# Gorgeous!!!



## LarLar (Feb 22, 2015)

This is one of the prettiest doilies I have ever seen.
Click on each picture to view them larger. The person that designed this is amazingly talented.

*http://megan.cc/Swan/*


----------



## DHobbit (Jan 11, 2014)




----------



## Mitzi (May 8, 2011)

My mother did beautiful crochet work. She made this doily and so many other beautiful things. Unfortunately my 3 sisters and I have almost nothing of what she made.


----------



## LarLar (Feb 22, 2015)

I like the little crocheted swans on it. They are so adorable.


----------



## bettyirene (Apr 5, 2012)

My "late" sister made this swan doily many times.


----------



## kiwiannie (Jul 30, 2011)

Beautiful,thanks for posting.


----------



## Katsch (Mar 15, 2011)

That is gorgeous!


----------



## run4fittness (May 22, 2011)

Thanks for sharing.


----------



## NanaMc (Sep 22, 2014)

It is very pretty.


----------



## debsu (Jul 26, 2011)

Thank you for sharing this beautiful pattern! It is now in my to-do stack!


----------



## 13068 (Mar 23, 2011)

Indeed.


----------



## Mags1956 (Sep 15, 2012)

Thank you for sharing.


----------



## mathwizard (Feb 24, 2011)

Thank you for the link!


----------



## yona (Feb 7, 2011)

What pretty swans... enjoyed seeing this.


----------



## dragonswing (Feb 18, 2014)

I have a similiar pattern that I have been meaning to get around to making.


----------



## Noreen (Mar 30, 2011)

thanks for the link, the swans are beautiful


----------



## Ann Heistad (Jan 18, 2012)

That is a stunning doily and looks quite challenging to make. Would love to try this.


----------



## machriste (Jan 26, 2011)

Never have seen anything like them! Absolutely beautiful!!!


----------



## Bambagirl (Mar 14, 2015)

That is the sort of handmade item that would be a very beautiful and much appreciated gift. I've copied the link.
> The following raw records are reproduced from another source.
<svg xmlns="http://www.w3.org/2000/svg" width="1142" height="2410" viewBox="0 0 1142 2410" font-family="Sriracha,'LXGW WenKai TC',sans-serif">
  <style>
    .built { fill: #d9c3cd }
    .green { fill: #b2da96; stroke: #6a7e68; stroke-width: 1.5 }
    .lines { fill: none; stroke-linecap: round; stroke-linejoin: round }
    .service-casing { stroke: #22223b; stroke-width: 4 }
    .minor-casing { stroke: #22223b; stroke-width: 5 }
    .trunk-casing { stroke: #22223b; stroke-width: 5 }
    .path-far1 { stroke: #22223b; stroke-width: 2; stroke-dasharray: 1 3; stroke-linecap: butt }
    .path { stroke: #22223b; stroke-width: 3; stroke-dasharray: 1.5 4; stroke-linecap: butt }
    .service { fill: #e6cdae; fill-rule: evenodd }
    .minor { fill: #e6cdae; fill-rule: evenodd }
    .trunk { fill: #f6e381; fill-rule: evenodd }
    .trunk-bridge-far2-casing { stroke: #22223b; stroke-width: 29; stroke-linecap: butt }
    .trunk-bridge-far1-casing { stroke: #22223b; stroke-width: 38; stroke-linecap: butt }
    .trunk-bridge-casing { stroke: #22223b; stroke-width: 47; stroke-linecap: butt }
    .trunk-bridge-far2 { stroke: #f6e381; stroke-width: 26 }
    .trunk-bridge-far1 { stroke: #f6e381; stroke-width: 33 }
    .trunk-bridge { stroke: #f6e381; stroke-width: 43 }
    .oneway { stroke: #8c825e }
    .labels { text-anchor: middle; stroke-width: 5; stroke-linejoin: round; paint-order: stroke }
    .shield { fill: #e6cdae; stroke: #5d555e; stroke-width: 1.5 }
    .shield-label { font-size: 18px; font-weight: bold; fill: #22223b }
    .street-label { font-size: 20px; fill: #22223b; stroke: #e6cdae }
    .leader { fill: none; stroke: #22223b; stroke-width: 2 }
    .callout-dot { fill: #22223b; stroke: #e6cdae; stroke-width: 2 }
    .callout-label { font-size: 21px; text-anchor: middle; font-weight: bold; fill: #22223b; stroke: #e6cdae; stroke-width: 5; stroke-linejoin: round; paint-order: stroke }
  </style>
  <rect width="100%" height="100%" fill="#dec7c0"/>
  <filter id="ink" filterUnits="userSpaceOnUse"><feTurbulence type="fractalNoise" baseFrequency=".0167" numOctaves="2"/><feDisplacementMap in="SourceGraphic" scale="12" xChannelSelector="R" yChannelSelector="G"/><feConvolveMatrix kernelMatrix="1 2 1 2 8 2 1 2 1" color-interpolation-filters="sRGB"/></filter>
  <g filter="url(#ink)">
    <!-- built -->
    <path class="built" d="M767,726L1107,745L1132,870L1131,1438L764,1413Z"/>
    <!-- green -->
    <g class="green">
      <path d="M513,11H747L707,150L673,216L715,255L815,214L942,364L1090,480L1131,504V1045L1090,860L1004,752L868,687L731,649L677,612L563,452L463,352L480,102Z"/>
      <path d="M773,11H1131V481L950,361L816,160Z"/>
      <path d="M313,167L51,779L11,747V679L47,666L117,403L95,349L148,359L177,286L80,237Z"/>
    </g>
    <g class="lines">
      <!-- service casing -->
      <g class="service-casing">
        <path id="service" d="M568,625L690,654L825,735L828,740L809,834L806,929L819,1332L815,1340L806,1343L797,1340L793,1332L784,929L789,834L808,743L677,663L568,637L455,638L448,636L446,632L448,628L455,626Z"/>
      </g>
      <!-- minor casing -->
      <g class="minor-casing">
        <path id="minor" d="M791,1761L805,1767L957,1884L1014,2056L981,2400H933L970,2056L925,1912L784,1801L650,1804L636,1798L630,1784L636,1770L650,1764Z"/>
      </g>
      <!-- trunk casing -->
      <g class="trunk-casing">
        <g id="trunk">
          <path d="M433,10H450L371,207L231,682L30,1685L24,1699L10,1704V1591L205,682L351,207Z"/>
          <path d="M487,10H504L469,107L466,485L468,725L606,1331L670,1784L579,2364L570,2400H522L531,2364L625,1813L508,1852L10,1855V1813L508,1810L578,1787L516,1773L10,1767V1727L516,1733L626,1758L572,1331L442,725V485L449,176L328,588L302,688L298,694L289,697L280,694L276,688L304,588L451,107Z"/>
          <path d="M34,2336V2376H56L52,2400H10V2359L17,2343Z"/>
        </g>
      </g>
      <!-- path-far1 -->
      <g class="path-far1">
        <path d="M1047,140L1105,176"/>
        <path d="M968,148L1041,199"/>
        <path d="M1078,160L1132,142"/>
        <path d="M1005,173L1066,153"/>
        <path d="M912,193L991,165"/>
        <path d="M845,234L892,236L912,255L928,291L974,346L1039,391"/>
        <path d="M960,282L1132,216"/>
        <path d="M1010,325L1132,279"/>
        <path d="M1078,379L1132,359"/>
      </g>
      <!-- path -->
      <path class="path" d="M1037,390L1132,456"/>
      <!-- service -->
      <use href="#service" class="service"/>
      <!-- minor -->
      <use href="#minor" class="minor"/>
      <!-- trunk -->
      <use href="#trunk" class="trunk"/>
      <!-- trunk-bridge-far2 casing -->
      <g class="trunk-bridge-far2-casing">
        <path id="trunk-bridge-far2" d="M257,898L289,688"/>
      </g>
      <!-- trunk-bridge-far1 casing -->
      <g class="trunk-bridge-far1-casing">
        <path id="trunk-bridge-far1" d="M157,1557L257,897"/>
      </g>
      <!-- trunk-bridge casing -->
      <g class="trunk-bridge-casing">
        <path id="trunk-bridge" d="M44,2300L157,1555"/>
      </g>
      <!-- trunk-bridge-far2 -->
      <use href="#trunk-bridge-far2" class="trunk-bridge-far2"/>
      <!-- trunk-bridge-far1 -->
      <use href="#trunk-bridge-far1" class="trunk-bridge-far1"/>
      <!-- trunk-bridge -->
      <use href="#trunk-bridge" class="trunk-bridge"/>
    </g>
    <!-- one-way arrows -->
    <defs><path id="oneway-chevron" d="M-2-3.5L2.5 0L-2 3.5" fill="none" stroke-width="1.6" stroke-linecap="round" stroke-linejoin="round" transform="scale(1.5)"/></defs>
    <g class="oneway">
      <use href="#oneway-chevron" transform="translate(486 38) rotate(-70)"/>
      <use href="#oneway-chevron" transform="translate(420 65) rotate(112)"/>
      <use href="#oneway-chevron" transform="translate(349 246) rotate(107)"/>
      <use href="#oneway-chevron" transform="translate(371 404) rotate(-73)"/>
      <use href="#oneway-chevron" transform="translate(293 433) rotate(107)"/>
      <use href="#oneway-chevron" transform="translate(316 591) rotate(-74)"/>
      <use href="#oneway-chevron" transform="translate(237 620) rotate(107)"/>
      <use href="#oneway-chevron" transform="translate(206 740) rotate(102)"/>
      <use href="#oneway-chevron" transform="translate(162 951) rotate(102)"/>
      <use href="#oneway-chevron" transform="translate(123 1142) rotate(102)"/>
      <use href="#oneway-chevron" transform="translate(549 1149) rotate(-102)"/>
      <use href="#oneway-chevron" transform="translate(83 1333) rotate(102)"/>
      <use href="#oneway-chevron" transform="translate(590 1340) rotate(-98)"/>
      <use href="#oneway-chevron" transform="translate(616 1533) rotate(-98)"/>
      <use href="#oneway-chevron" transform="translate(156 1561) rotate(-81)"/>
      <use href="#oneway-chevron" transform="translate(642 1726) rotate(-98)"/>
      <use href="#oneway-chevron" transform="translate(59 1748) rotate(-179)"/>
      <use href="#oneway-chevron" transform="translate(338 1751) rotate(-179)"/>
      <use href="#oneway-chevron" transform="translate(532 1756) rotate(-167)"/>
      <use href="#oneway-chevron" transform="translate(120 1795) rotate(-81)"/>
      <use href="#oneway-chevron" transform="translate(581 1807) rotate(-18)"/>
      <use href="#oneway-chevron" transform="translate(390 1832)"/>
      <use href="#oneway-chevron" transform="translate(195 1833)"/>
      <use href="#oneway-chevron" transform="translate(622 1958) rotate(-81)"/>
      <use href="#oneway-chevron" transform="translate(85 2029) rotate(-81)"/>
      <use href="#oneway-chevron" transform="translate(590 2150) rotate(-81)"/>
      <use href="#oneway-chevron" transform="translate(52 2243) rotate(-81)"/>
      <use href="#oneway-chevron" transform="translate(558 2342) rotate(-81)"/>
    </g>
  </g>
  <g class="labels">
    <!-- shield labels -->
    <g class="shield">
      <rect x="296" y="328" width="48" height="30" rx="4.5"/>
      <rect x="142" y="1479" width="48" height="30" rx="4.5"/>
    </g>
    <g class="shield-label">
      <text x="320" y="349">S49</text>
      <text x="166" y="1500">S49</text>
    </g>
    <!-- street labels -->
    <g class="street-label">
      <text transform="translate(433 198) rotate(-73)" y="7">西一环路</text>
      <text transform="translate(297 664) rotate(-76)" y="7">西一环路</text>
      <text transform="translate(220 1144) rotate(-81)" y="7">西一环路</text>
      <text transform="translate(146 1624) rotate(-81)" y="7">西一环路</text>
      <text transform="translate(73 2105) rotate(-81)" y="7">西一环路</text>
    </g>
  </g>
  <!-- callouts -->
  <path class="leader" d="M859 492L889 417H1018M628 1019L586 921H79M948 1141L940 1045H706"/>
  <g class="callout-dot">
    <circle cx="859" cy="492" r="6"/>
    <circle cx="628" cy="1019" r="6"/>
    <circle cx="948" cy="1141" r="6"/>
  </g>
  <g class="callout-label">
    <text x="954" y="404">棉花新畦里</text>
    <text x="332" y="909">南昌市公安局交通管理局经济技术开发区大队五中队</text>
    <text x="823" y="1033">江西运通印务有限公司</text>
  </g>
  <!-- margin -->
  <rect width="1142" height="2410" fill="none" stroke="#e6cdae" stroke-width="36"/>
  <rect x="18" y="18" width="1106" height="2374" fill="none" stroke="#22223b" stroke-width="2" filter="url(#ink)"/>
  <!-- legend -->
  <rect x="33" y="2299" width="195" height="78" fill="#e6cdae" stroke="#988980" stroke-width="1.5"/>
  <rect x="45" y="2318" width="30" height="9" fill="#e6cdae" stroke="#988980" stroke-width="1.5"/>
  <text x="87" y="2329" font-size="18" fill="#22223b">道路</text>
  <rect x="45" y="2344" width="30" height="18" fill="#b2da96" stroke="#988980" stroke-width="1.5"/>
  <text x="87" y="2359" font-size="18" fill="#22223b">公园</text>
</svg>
Don't know if I'll ever be good enough at crochet to make this but it's gorgeous!


----------



## curlyq (Apr 26, 2013)

How unique, and beautiful!


----------



## tat'sgran (Dec 13, 2011)

Amazing work..brings tears to my eyes as I remember the beautiful ones my late mother made.. thank goodness I have a stash of them in my possession.. xo ws


----------



## diobsession (Jun 29, 2011)

Thank you for sharing. Although I don't usually like doileys I looked anyway and I am soi happy that I did. I found a beautiful butterfly to make and the Mittedbaby sweater is very interesting.


----------



## imashelefrat (May 16, 2013)

Thank you so much for a treasure of patterns to look at and perhaps to make.


----------



## BobzMum (Nov 10, 2012)

:thumbup: :thumbup:


----------